BHR aims to accelerate the search for treatments for brain diseases that can benefit all communities. To do this, we need our participants to be representative of the broader population, and to include people from all walks of life.

This year, we are beginning additional efforts to make BHR more inclusive of participants from different backgrounds. More information to come in future newsletters!

Biomarker Data
Through projects like the GenePool Study and the Biomarker Prediction Study, BHR has obtained blood plasma and genetic material from many participants. DNA and plasma biomarkers can provide insight into a person’s risk for developing Alzheimer’s disease and other forms of dementia.

This biomarker data can inform strategies for efficiently identifying older adults at risk for cognitive impairment and dementia on a large scale.

Study Partners
Launched in 2018, the BHR Caregiver and Study Partner Portal allows participants to invite a person who knows them well, like a spouse or friend, to provide insight into changes in the participant’s health and functioning over time. There are now around 11,500 study partners enrolled!

BHR By The Numbers


More than 100,000 participants are enrolled in BHR, including study partners. About half of BHR participants have a self-reported memory concern, 61% of participants have a college degree or higher, and nearly three quarters identify as female. About 79% of participants identify as White, and 13% as Latino.

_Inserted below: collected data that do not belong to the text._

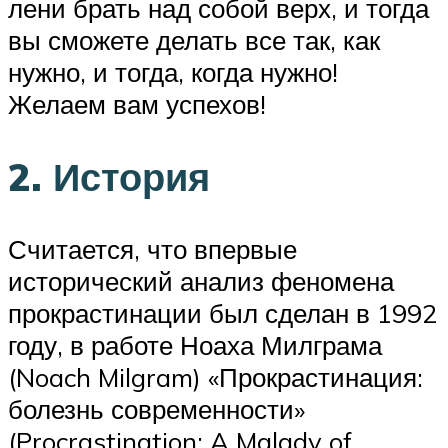
лени брать над собой верх, и тогда
вы сможете делать все так, как
нужно, и тогда, когда нужно!
Желаем вам успехов!
2. История
Считается, что впервые
исторический анализ феномена
прокрастинации был сделан в 1992
году, в работе Ноаха Милграма
(Noach Milgram) «Прокрастинация:
болезнь современности»
(Procrastination: A Malady of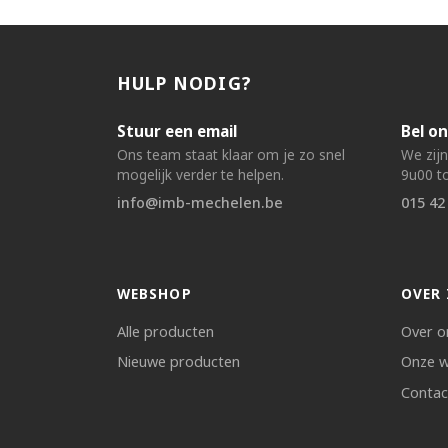
HULP NODIG?
Stuur een email
Bel on
Ons team staat klaar om je zo snel
We zij
mogelijk verder te helpen.
9u00 to
info@imb-mechelen.be
015 42
WEBSHOP
OVER 
Alle producten
Over o
Nieuwe producten
Onze w
Contac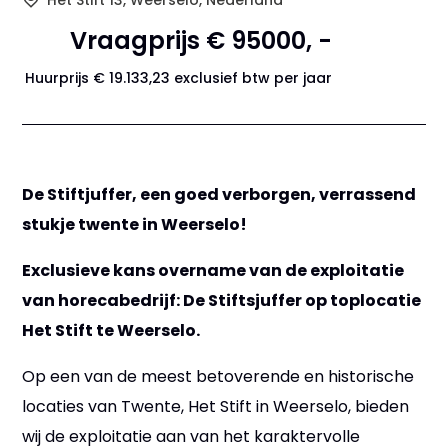
Het Stift 13, Weerselo, Nederland
Vraagprijs € 95000, -
Huurprijs € 19.133,23 exclusief btw per jaar
De Stiftjuffer, een goed verborgen, verrassend
stukje twente in Weerselo!
Exclusieve kans overname van de exploitatie
van horecabedrijf: De Stiftsjuffer op toplocatie
Het Stift te Weerselo.
Op een van de meest betoverende en historische
locaties van Twente, Het Stift in Weerselo, bieden
wij de exploitatie aan van het karaktervolle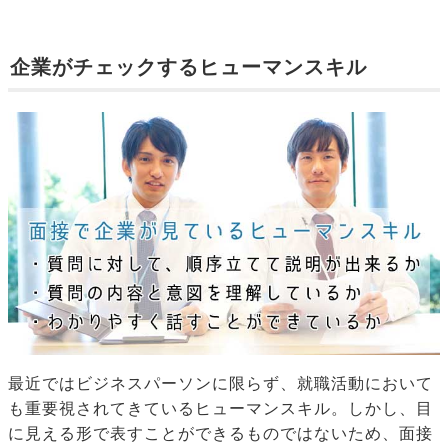
企業がチェックするヒューマンスキル
最近ではビジネスパーソンに限らず、就職活動において
も重要視されてきているヒューマンスキル。しかし、目
に見える形で表すことができるものではないため、面接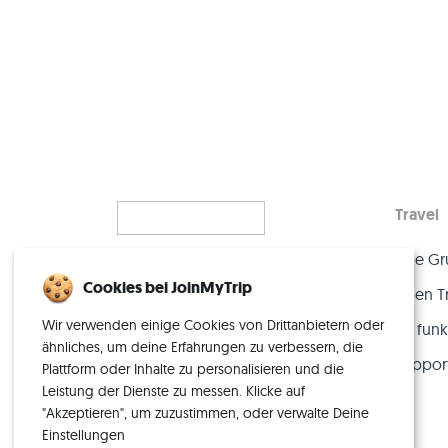
Travel
Eine Gr
Alleinreisen, neu gedacht
Cookies bei JoinMyTrip
– mit der perfekten Crew.
Einen T
Wir verwenden einige Cookies von Drittanbietern oder
So funkt
ähnliches, um deine Erfahrungen zu verbessern, die
Suppor
Plattform oder Inhalte zu personalisieren und die
Leistung der Dienste zu messen. Klicke auf
"Akzeptieren", um zuzustimmen, oder verwalte Deine
Einstellungen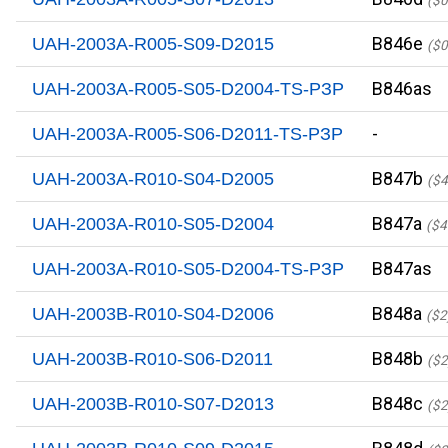
($0
B846e
UAH-2003A-R005-S09-D2015
($0
B846as
UAH-2003A-R005-S05-D2004-TS-PЗР
-
UAH-2003A-R005-S06-D2011-TS-PЗР
B847b
UAH-2003A-R010-S04-D2005
($4
B847a
UAH-2003A-R010-S05-D2004
($4
B847as
UAH-2003A-R010-S05-D2004-TS-PЗР
B848a
UAH-2003B-R010-S04-D2006
($2
B848b
UAH-2003B-R010-S06-D2011
($2
B848c
UAH-2003B-R010-S07-D2013
($2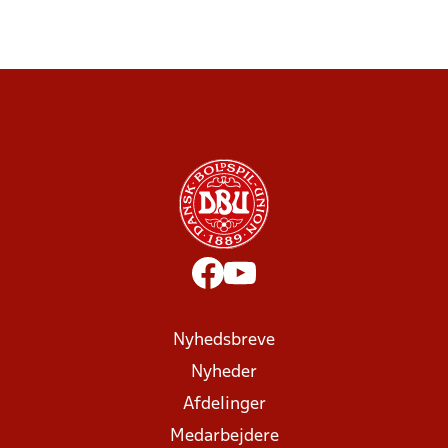
Nyhedsbreve
Nyheder
Afdelinger
Medarbejdere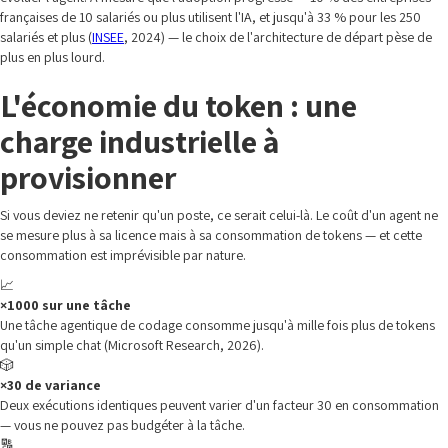
françaises de 10 salariés ou plus utilisent l'IA, et jusqu'à 33 % pour les 250
salariés et plus (
INSEE
, 2024) — le choix de l'architecture de départ pèse de
plus en plus lourd.
L'économie du token : une
charge industrielle à
provisionner
Si vous deviez ne retenir qu'un poste, ce serait celui-là. Le coût d'un agent ne
se mesure plus à sa licence mais à sa consommation de tokens — et cette
consommation est imprévisible par nature.
📈
×1000 sur une tâche
Une tâche agentique de codage consomme jusqu'à mille fois plus de tokens
qu'un simple chat (Microsoft Research, 2026).
🎲
×30 de variance
Deux exécutions identiques peuvent varier d'un facteur 30 en consommation
— vous ne pouvez pas budgéter à la tâche.
🔠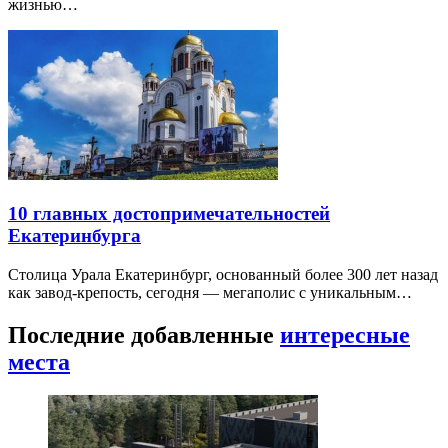
жизнью…
10 главных достопримечательностей
Екатеринбурга
Столица Урала Екатеринбург, основанный более 300 лет назад
как завод-крепость, сегодня — мегаполис с уникальным…
Последние добавленные
интересные
места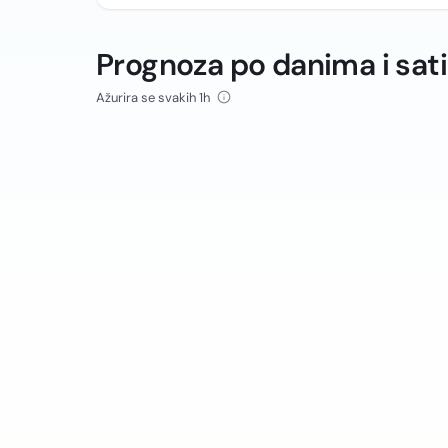
Prognoza po danima i sat
Ažurira se svakih 1h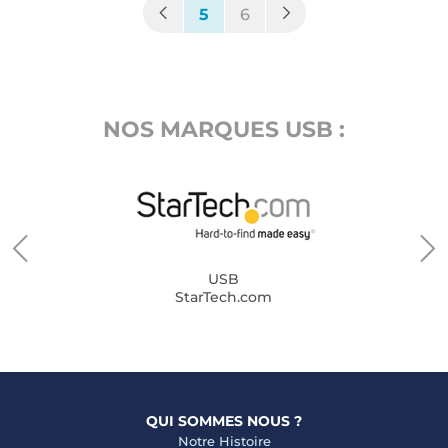
(current)
5
6
NOS MARQUES USB :
USB
StarTech.com
QUI SOMMES NOUS ?
Notre Histoire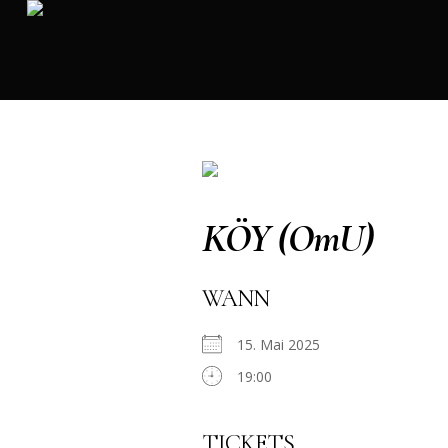
KÖY (OmU)
WANN
15. Mai 2025
19:00
TICKETS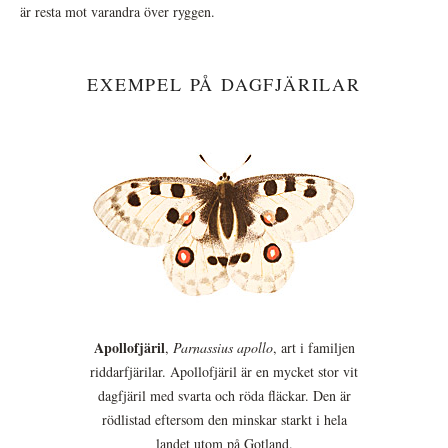
är resta mot varandra över ryggen.
EXEMPEL PÅ DAGFJÄRILAR
Apollofjäril
,
Parnassius apollo
, art i familjen
riddarfjärilar. Apollofjäril är en mycket stor vit
dagfjäril med svarta och röda fläckar. Den är
rödlistad eftersom den minskar starkt i hela
landet utom på Gotland.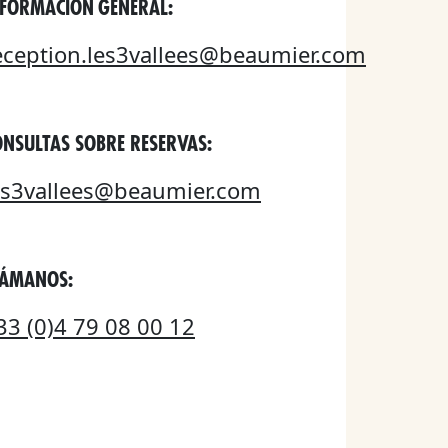
NFORMACIÓN GENERAL:
eception.les3vallees@beaumier.com
ONSULTAS SOBRE RESERVAS:
es3vallees@beaumier.com
LÁMANOS:
33 (0)4 79 08 00 12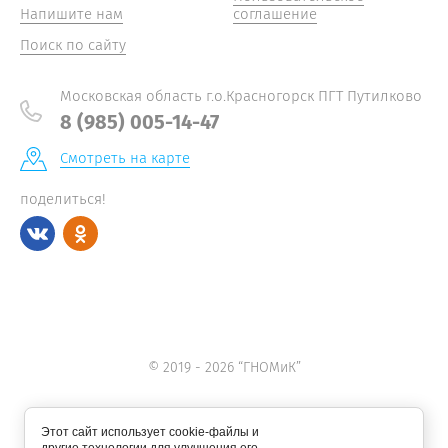
Напишите нам
соглашение
Поиск по сайту
Московская область г.о.Красногорск ПГТ Путилково
8 (985) 005-14-47
Смотреть на карте
поделиться!
© 2019 - 2026 “ГНОМиК”
Этот сайт использует cookie-файлы и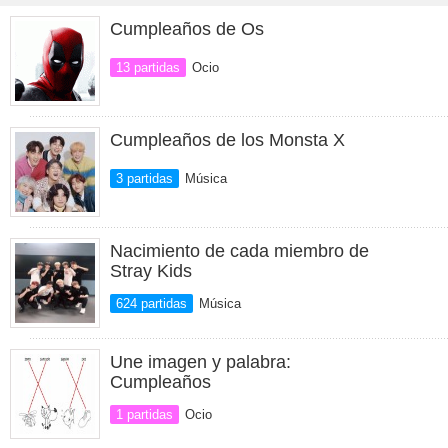
Cumpleaños de Os
13 partidas
Ocio
Cumpleaños de los Monsta X
3 partidas
Música
Nacimiento de cada miembro de
Stray Kids
624 partidas
Música
Une imagen y palabra:
Cumpleaños
1 partidas
Ocio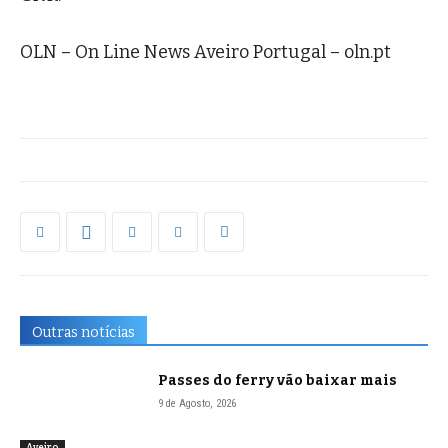
OLN – On Line News Aveiro Portugal – oln.pt
Outras notícias
Passes do ferry vão baixar mais
9 de Agosto, 2026
Aveiro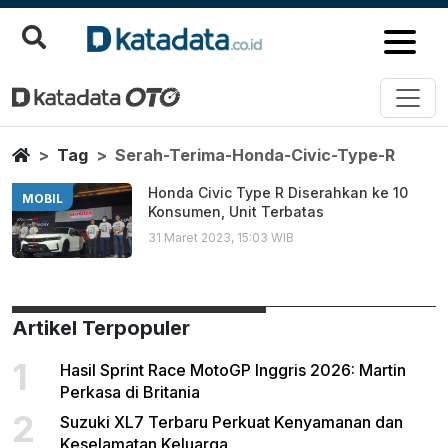
Serah Terima Honda Civic Type
Berita Terbaru
Home
Tag
Serah-Terima-Honda-Civic-Type-R
Honda Civic Type R Diserahkan ke 10
MOBIL
Konsumen, Unit Terbatas
31 Maret 2023, 15:03 WIB
Artikel Terpopuler
1
Hasil Sprint Race MotoGP Inggris 2026: Martin
Perkasa di Britania
2
Suzuki XL7 Terbaru Perkuat Kenyamanan dan
Keselamatan Keluarga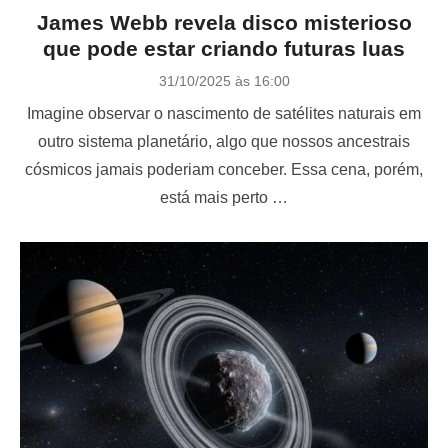
James Webb revela disco misterioso
que pode estar criando futuras luas
P
31/10/2025 às 16:00
o
Imagine observar o nascimento de satélites naturais em
s
t
outro sistema planetário, algo que nossos ancestrais
e
cósmicos jamais poderiam conceber. Essa cena, porém,
d
o
está mais perto …
n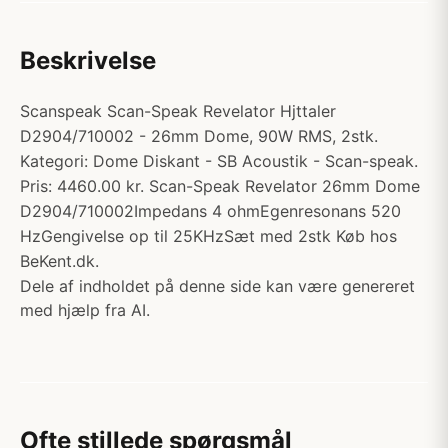
Beskrivelse
Scanspeak Scan-Speak Revelator Hjttaler
D2904/710002 - 26mm Dome, 90W RMS, 2stk.
Kategori: Dome Diskant - SB Acoustik - Scan-speak.
Pris: 4460.00 kr. Scan-Speak Revelator 26mm Dome
D2904/710002Impedans 4 ohmEgenresonans 520
HzGengivelse op til 25KHzSæt med 2stk Køb hos
BeKent.dk.
Dele af indholdet på denne side kan være genereret
med hjælp fra AI.
Ofte stillede spørgsmål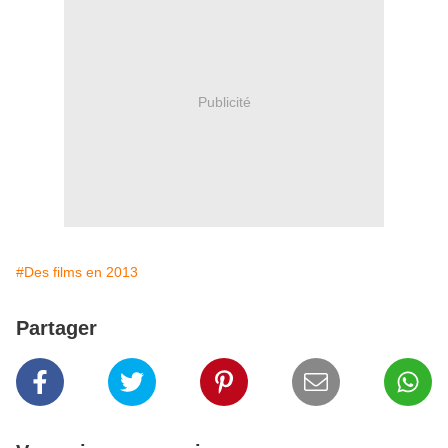
Publicité
#Des films en 2013
Partager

BHR has sent over 259,000 invitations to participants to join other research studies. These studies are often led by BHR scientists and collaborators at other research institutions. Some of these projects include a smartphone app project called the Mobile Toolbox Study, as well as the Hoarding Behaviors Study.

BHR Task Completion


A key focus moving forward is making your participation in BHR over time easier and more enjoyable.

We recently redesigned our website to make your experience smoother and more streamlined. We hope this will encourage you to return to the website every six months to complete follow-up study tasks, which provides important information about how brain health changes over time.

Thank You!


Of course, we could not have come all this way without the support and dedication of all of you — our participants and study partners. From the entire BHR team, we want to sincerely thank you for your contributions!